### ENUNCIADO DO EXERCÍCIO
Informe quantas linhas dos dados contêm a palavra "True". Responda somente com o número.

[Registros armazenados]
= = = =

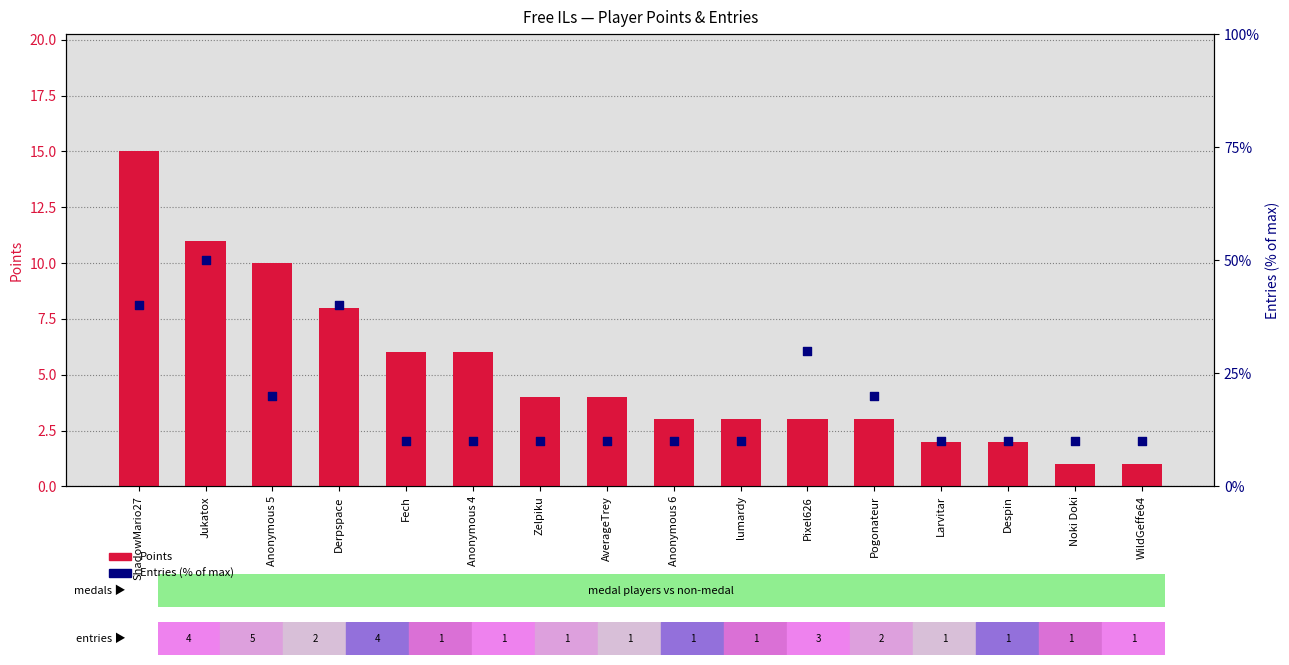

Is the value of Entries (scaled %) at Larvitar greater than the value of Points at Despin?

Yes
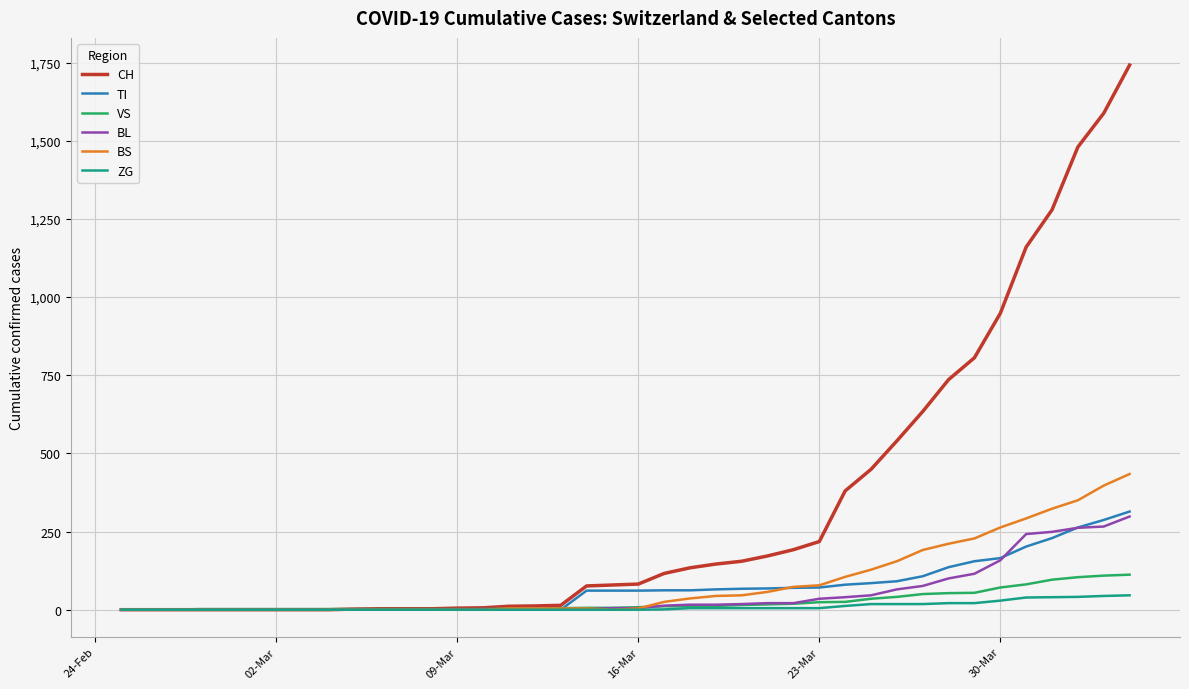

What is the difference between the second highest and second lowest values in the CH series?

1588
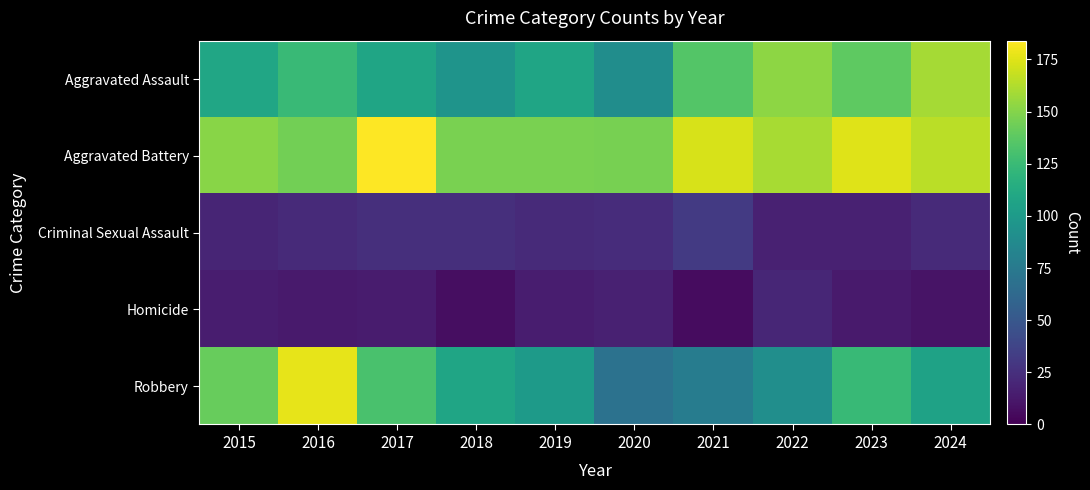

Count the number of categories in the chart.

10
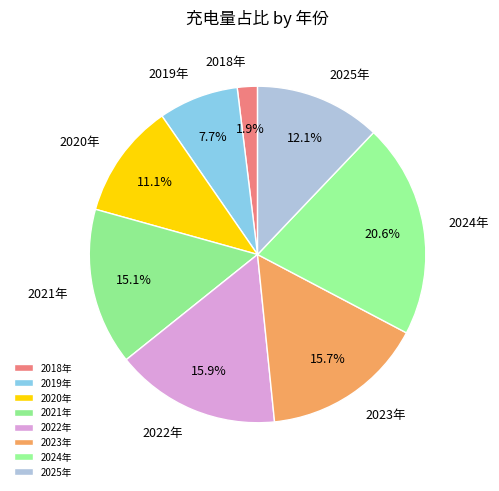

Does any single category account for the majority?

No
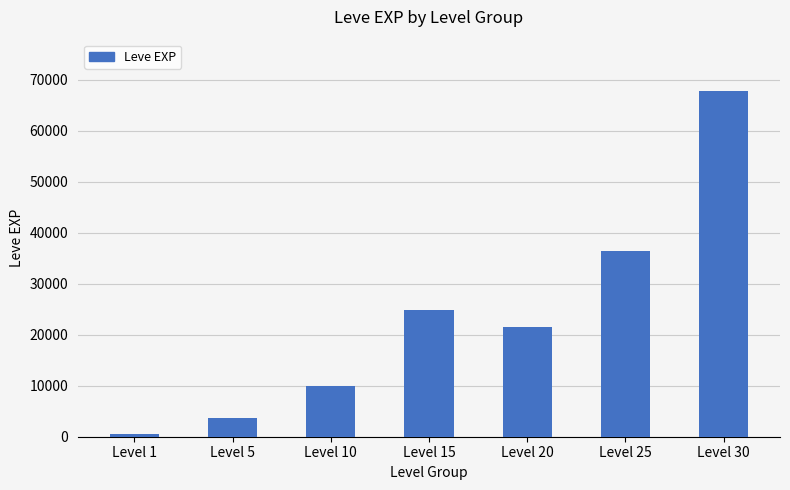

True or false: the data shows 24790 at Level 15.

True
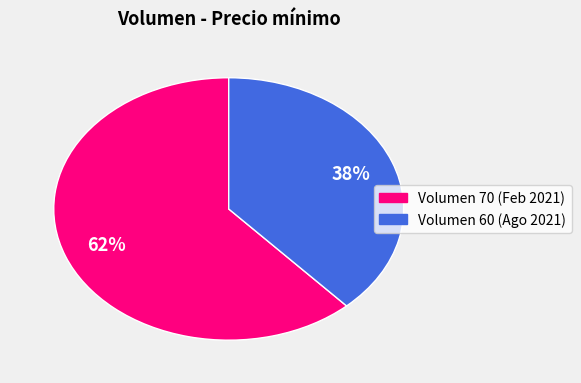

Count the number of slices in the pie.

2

= = = =

### RESPOSTA DO EXERCÍCIO
2